● Work item:
The response should contain only those lines of the entries below that include the string "GitHub".

● Supplied data:
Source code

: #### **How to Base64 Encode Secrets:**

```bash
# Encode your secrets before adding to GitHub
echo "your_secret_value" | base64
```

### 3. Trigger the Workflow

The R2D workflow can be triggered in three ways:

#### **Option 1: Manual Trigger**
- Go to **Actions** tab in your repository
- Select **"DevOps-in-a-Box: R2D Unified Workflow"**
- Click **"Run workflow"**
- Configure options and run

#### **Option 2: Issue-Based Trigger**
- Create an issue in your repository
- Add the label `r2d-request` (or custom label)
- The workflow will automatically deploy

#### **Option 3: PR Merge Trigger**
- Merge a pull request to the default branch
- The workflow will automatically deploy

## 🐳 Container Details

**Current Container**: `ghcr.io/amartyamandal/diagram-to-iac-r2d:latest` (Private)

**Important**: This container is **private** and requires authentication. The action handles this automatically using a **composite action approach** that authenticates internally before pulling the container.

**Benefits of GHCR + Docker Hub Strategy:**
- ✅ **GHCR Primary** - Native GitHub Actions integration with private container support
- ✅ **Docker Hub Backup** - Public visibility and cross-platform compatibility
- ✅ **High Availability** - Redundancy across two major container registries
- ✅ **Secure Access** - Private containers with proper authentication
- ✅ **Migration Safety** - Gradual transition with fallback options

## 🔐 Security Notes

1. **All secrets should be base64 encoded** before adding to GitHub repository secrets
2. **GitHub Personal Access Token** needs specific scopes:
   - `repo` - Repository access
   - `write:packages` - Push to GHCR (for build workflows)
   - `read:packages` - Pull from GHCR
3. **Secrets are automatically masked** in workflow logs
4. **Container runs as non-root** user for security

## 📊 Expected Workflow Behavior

● Output for this exercise:
# Encode your secrets before adding to GitHub
- ✅ **GHCR Primary** - Native GitHub Actions integration with private container support
1. **All secrets should be base64 encoded** before adding to GitHub repository secrets
2. **GitHub Personal Access Token** needs specific scopes:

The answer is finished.